How to perform pagination in azure data factory using Rest API
REST APIs typically have some mechanism to transmit large volumes of records broken up into pages of results. In this post, I describe how to perform pagination in azure data factory or Synapse pipeline using the Azure REST API.
Table of Contents
What is pagination
Azure REST API limits the number of items it returns per result, so when the results are too large to be returned in one response we need need to make multiple calls to the rest API.
So when the results are too large to be returned on one page, the response includes the “nextLink” which is the “URL” pointing to the next page to call and this continues until we reach the last page.
Here is an example of the “nextlinK” property returned in the body response:
{
"value": [
<returned-items>
],
"nextLink": "https://management.azure.com/{operation}?api-version={version}&%24skiptoken={token}"
}
Now let’s see how to create a simple pipeline to perform pagination in azure data factory.
Pipeline to perform pagination in azure data factory
Get the list of datasets by Factory
For this pipeline, we will retrieve the list of datasets by Factory, this can be useful to retrieve this information when building an enterprise data catalog or data lineage.
At the time of writing this post, the maximum number of datasets that can be returned per request is 50 and there are 67 datasets in my Factory so I need to make two calls to retrieve the whole list.
You can try the Azure rest API and retrieve the URL to call here
And here is the number of datasets in my ADF:
Use Copy activity
The good news is that there’s a built-in function that allows us to perform pagination in azure data factory very easily (This technique applies to ADF and Synapse pipeline for dataflow it is slightly different).
Here are the steps to follow:
- Create a Rest Linked Service if not already done
- Create the datasets Source and Sink
- Source: Rest Dataset and pass the URL provided by “Rest API try it” as a parameter
- Sink: A JSON dataset since the structured response is in JSON format (you can of course parse the JSON response later to fit your needs)
- Create a Copy activity that uses the two created datasets
- Configure the source copy activity
- Configure the sink copy activity
Source copy activity
Here the trick is to define the type of pagination as “body” and the value as “nextLink” we don’t need to set a condition to stop as ADF will automatically stop as soon as the AbsoluteURL will be empty. In some other scenarios, we would probably need to set a condition to stop.
Sink copy activity
Since ADF or Synapse will append the multiple responses into a single file it will break the JSON format and will lead to an invalid JSON file so the trick here is to change the file pattern to “Set of objects” or “Array of Objects”. Power BI can read any of the two patterns thanks to Power Query which easily flattens the JSON structure into a table.
Conclusion
As we saw it is quite straightforward to perform pagination in Azure data factory or the synapse pipeline using Rest API, however, in this post I described only a specific scenario where I needed to retrieve data from the Azure Rest API.

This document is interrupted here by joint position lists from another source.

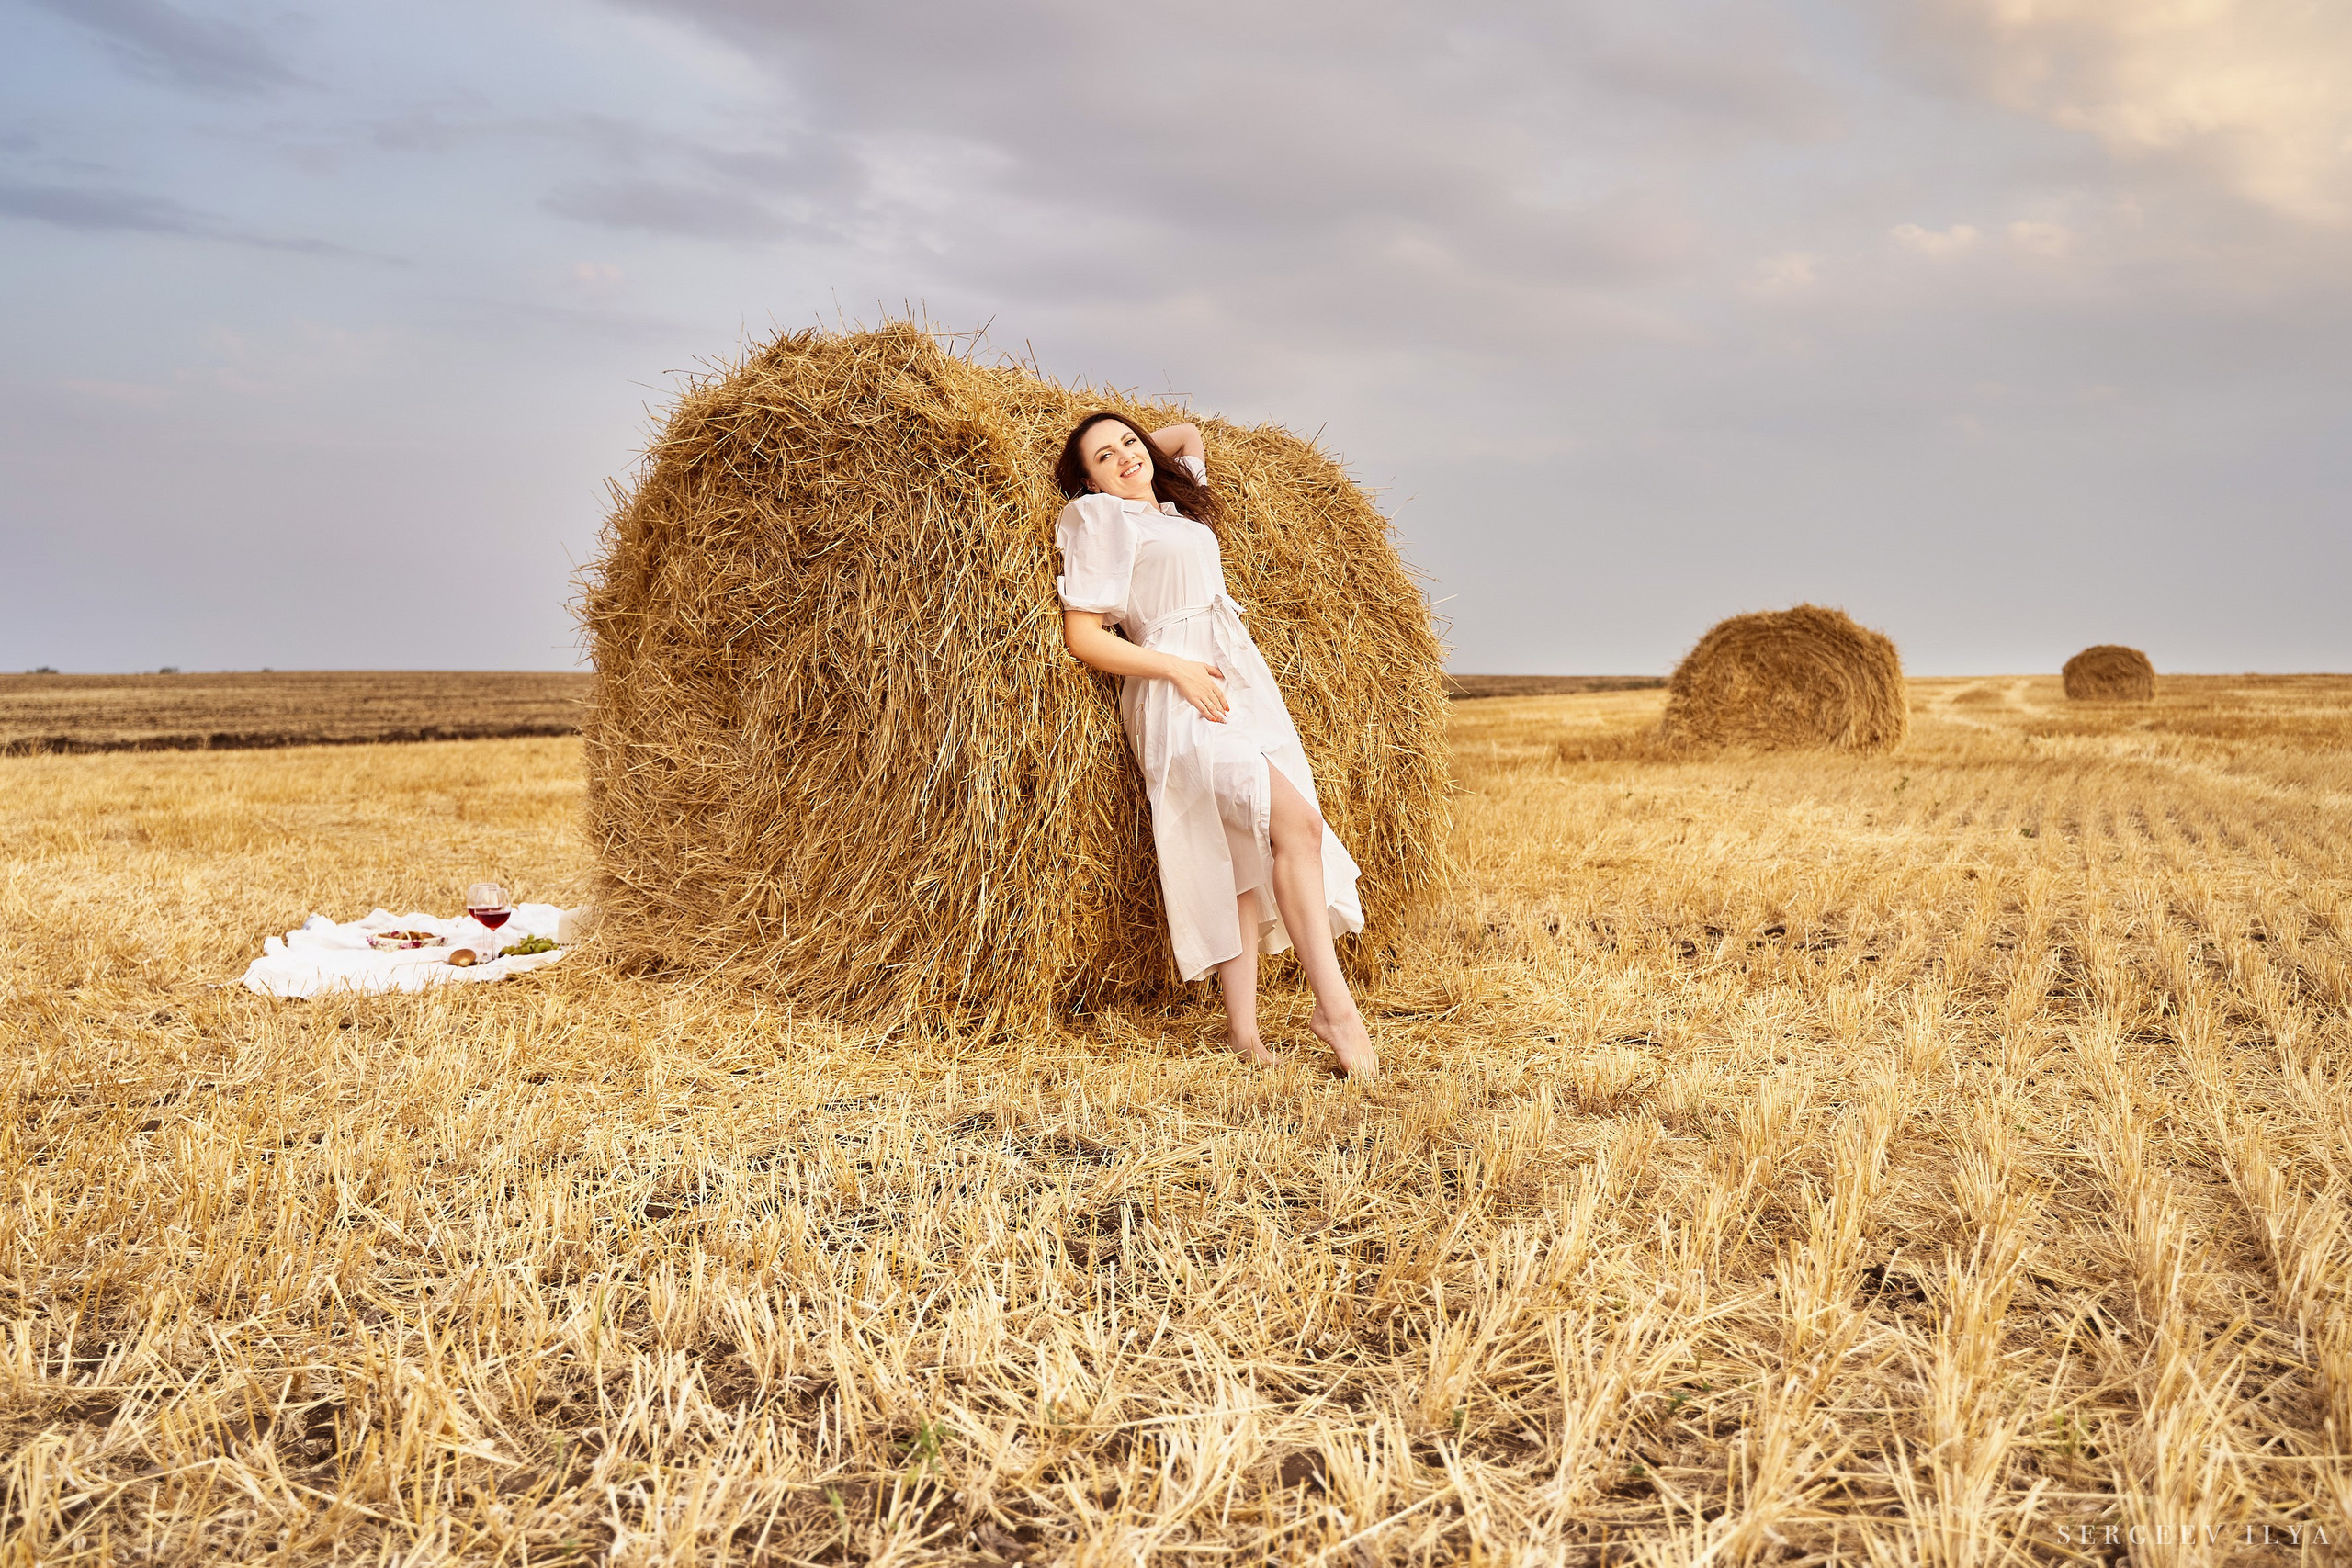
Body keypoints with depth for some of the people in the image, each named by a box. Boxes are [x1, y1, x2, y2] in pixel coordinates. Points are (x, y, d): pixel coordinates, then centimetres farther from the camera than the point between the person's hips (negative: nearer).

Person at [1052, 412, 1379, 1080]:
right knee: (1295, 819, -23)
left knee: (1249, 852, -2)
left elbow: (1190, 434, 41)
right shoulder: (1099, 520, 2)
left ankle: (1244, 1032, -2)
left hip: (1243, 683, 7)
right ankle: (1335, 1007, -20)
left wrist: (1144, 438, 29)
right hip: (1179, 699, -7)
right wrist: (1177, 668, -12)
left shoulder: (1180, 508, 22)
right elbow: (1082, 636, -6)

There are many other ways to handle pagination such as offset, range, etc… also handling pagination varies from ADF and Data Flow. Here is the full Microsoft documentation about retrieving data from a REST endpoint by using Azure Data Factory or Synapse.
8 thoughts on “How to perform pagination in azure data factory using Rest API”

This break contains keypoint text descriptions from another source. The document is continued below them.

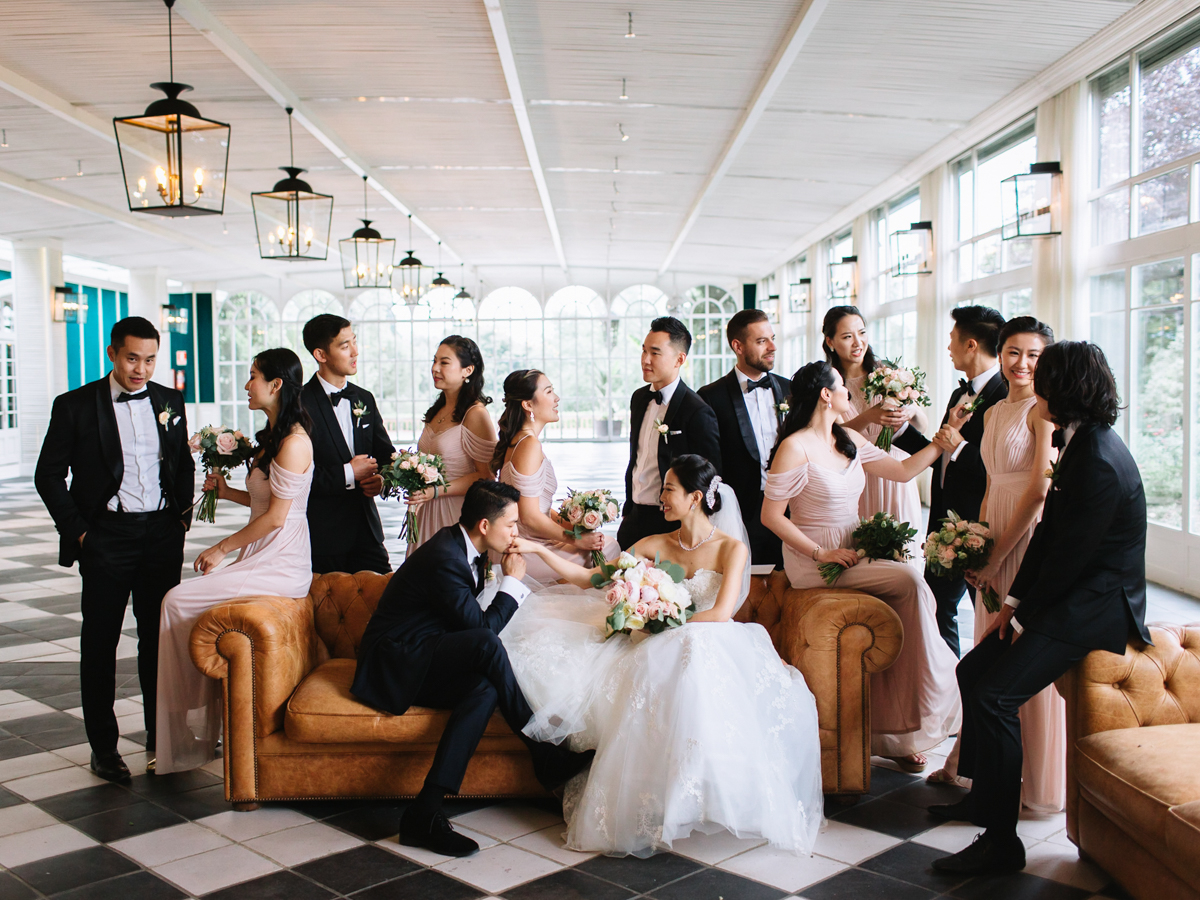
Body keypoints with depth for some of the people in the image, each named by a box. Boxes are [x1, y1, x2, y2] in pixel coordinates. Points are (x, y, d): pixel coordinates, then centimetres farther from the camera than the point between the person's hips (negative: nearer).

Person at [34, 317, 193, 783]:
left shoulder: (169, 401, 7)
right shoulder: (75, 405, -4)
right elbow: (48, 475, -1)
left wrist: (183, 514, 6)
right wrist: (77, 531, -6)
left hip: (162, 533, 3)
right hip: (106, 536, -3)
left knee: (160, 637, 10)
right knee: (99, 643, 4)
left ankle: (160, 734, 23)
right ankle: (103, 747, 15)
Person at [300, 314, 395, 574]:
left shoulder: (365, 399, 11)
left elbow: (386, 454, 16)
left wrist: (382, 478, -5)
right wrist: (347, 474, -14)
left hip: (367, 530, 5)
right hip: (320, 535, -5)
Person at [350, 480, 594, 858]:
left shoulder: (463, 548, 9)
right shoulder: (444, 557, -22)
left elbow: (472, 621, 19)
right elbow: (482, 627, -20)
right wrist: (513, 580, -8)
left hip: (420, 662, 10)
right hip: (392, 663, -10)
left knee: (485, 689, -22)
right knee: (485, 643, -32)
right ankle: (545, 756, -19)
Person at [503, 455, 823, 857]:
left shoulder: (731, 548, 0)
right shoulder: (656, 546, 10)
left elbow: (721, 614, -13)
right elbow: (588, 579, 9)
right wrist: (539, 549, 1)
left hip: (714, 650, -4)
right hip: (663, 654, 4)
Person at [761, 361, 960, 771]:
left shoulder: (849, 440, 11)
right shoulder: (796, 447, -12)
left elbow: (903, 470, 17)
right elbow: (771, 515, -13)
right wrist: (821, 553, -18)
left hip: (851, 553, 7)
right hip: (814, 563, -7)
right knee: (910, 582, -21)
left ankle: (895, 735, -5)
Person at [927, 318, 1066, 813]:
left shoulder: (1044, 409, -10)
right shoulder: (993, 413, 15)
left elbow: (1039, 488, -16)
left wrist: (998, 551, -14)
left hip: (1032, 537, -8)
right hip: (995, 542, 8)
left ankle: (1036, 783, 14)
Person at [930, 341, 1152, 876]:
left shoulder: (1099, 462, -23)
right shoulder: (1080, 444, 9)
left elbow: (1070, 556, -20)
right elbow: (1048, 530, 11)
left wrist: (1026, 614, -7)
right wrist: (1015, 601, 7)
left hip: (1094, 607, -10)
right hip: (1069, 596, 10)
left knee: (994, 696, -19)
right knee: (972, 670, 10)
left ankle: (1001, 841, -8)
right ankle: (983, 795, 25)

Thanks! This is the only solution that worked. I’m surprised this is not properly documented.
Hi Ver,
This is exactly why I posted about it 🙂 And yes I agree it is poorly documented and not up to date.
I did evertything as you described however my pipeline is in status queued all the time
hi Matija,
Are you running the activity in trigger mode or debug mode?
Are you able to run an HTTP request directly from azure and retrieve your metadata? https://learn.microsoft.com/en-us/rest/api/azure/
Thanks for the blog. Do you know how we can avoid creating JSON file if there are no records in the source?
hi Sujit thanks for the comment,
You can use a web activity before the copy activity to check the oputput and then use an if condition before the copy activity.
Another way potentially more efficient if you want to avoid making 2 api call each time could be to ignore empty json files in a similar way.
For each file –> lookup –>if lookup output empty then ignore else process your file.
Thanks for the blog. Do you know if I could use a Parquet file as a destination?
hi Pckris,
Thanks for your comment yes you can have a sink as parquet but you will need to have an intermediate step in between to parse the json, you can sink to json first then read the json with dataflow for exemple and then sink to a parquet file.